April 8, 1935 is a day genealogists should celebrate

It might be one of these projects that encourages us to celebrate:

  • An index of state level birth and death records
  • That newspaper card index in the local history room
  • The newspaper clippings file at the county historical society
  • Indexes and transcriptions of old probate records, naturalizations, county commissioner minutes
  • List of burials in many cemeteries
  • Or one of hundreds of other record indexes, abstracts, or other compilations

These are all the result of the Historical Records Survey (HRS) that was organized in 1935 under Franklin Delano Roosevelt’s monumental post-depression program to help get the United States and its citizens back on firmer financial ground. On April 8, 1935  the Work Projects Administration (WPA) emerged under the Emergency Relief Appropriation Act. Many work projects are still visible today, such as park buildings, bridges, schools, murals in courthouses and post offices, sidewalks and many others.

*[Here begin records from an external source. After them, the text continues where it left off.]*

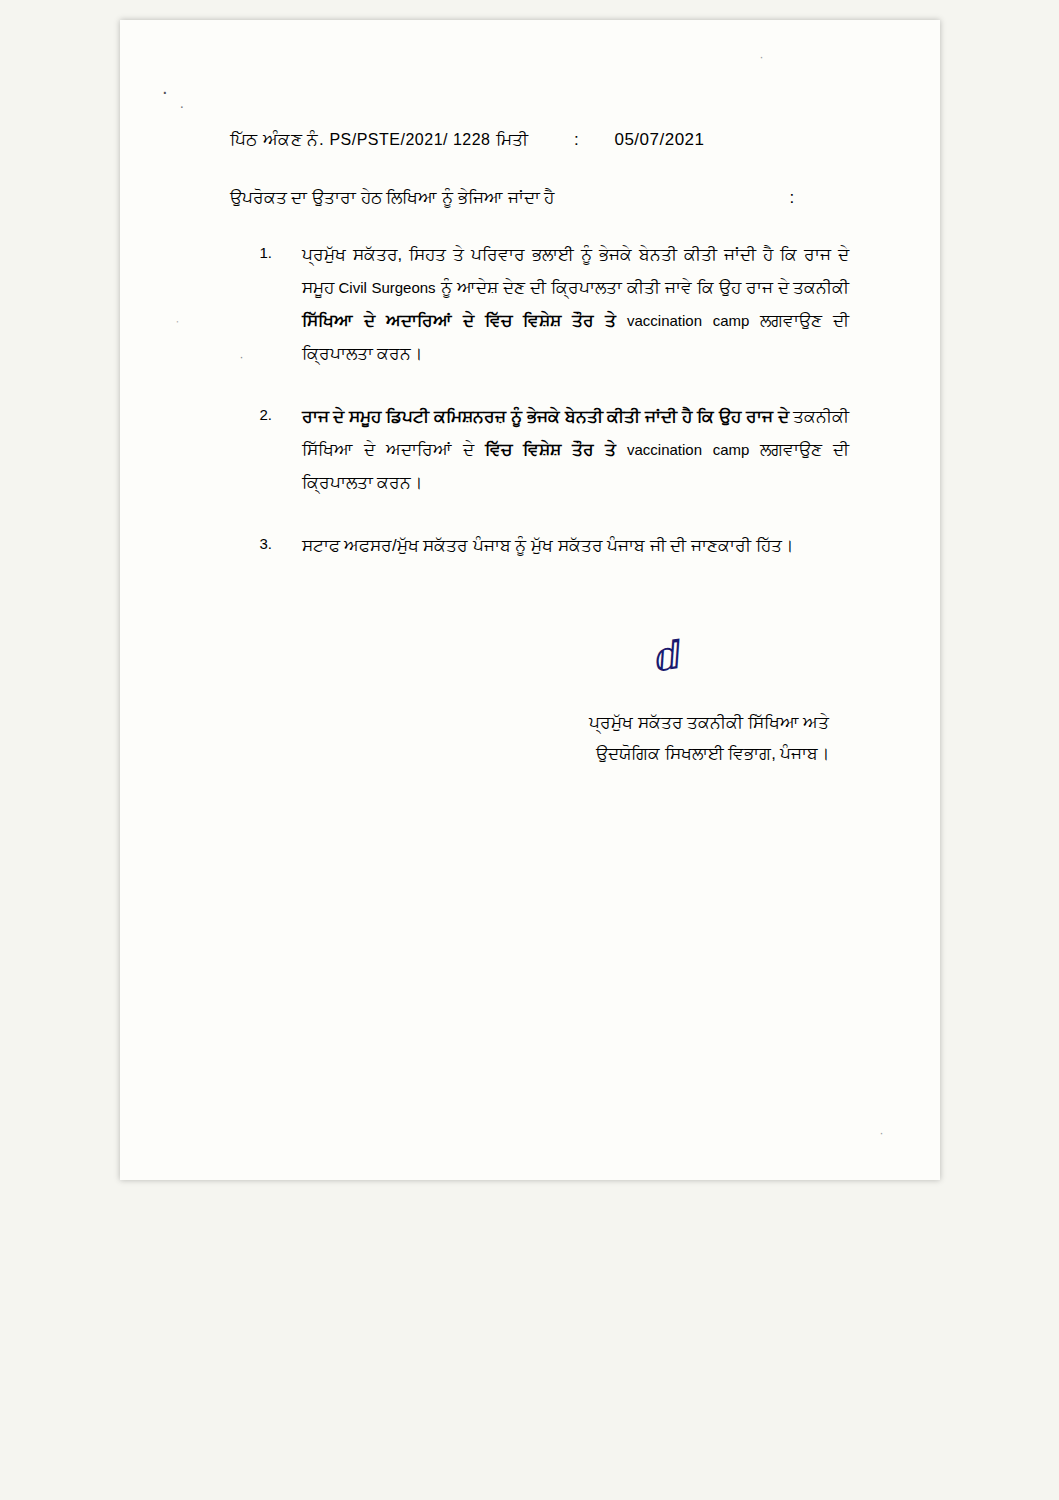· · · · · ·
ਪਿੱਠ ਅੰਕਣ ਨੰ. PS/PSTE/2021/ 1228 ਮਿਤੀ : 05/07/2021
ਉਪਰੋਕਤ ਦਾ ਉਤਾਰਾ ਹੇਠ ਲਿਖਿਆ ਨੂੰ ਭੇਜਿਆ ਜਾਂਦਾ ਹੈ:
ਪ੍ਰਮੁੱਖ ਸਕੱਤਰ, ਸਿਹਤ ਤੇ ਪਰਿਵਾਰ ਭਲਾਈ ਨੂੰ ਭੇਜਕੇ ਬੇਨਤੀ ਕੀਤੀ ਜਾਂਦੀ ਹੈ ਕਿ ਰਾਜ ਦੇ ਸਮੂਹ Civil Surgeons ਨੂੰ ਆਦੇਸ਼ ਦੇਣ ਦੀ ਕ੍ਰਿਪਾਲਤਾ ਕੀਤੀ ਜਾਵੇ ਕਿ ਉਹ ਰਾਜ ਦੇ ਤਕਨੀਕੀ ਸਿੱਖਿਆ ਦੇ ਅਦਾਰਿਆਂ ਦੇ ਵਿੱਚ ਵਿਸ਼ੇਸ਼ ਤੌਰ ਤੇ vaccination camp ਲਗਵਾਉਣ ਦੀ ਕ੍ਰਿਪਾਲਤਾ ਕਰਨ।
ਰਾਜ ਦੇ ਸਮੂਹ ਡਿਪਟੀ ਕਮਿਸ਼ਨਰਜ਼ ਨੂੰ ਭੇਜਕੇ ਬੇਨਤੀ ਕੀਤੀ ਜਾਂਦੀ ਹੈ ਕਿ ਉਹ ਰਾਜ ਦੇ ਤਕਨੀਕੀ ਸਿੱਖਿਆ ਦੇ ਅਦਾਰਿਆਂ ਦੇ ਵਿੱਚ ਵਿਸ਼ੇਸ਼ ਤੌਰ ਤੇ vaccination camp ਲਗਵਾਉਣ ਦੀ ਕ੍ਰਿਪਾਲਤਾ ਕਰਨ।
ਸਟਾਫ ਅਫਸਰ/ਮੁੱਖ ਸਕੱਤਰ ਪੰਜਾਬ ਨੂੰ ਮੁੱਖ ਸਕੱਤਰ ਪੰਜਾਬ ਜੀ ਦੀ ਜਾਣਕਾਰੀ ਹਿੱਤ।
ⅆ
ਪ੍ਰਮੁੱਖ ਸਕੱਤਰ ਤਕਨੀਕੀ ਸਿੱਖਿਆ ਅਤੇ
ਉਦਯੋਗਿਕ ਸਿਖਲਾਈ ਵਿਭਾਗ, ਪੰਜਾਬ।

Look up some of the programs that began under President Roosevelt’s New Deal efforts: PWA, CCC, NYA, TVA, FDIC, Social Security, WPA, FERA.

The HRS is but one arm of the WPA. All the work done to create those indexes, abstracts, and even inventories of records found in courthouses still assist genealogists today.

How neat that today is the anniversary of the WPA as I was adding some new images to my WPA lecture. I have lectured for about 25 years on the topic and what it yielded for our research. That lecture was first accompanied by overhead transparencies. Later it was converted to a PowerPoint presentation. It is continually being updated as new WPA materials are discovered, more are digitized, and as more repositories realize the value in the Historical Records Survey and its products.  This is one of my most requested and favorite presentations.

Try typing Historical Records Survey, WPA, Works Progress Administration (1935-1939), Work Projects Administration (1939-19420, or New Deal into any library catalog or WorldCat.org and be prepared to be amazed at all the printed projects.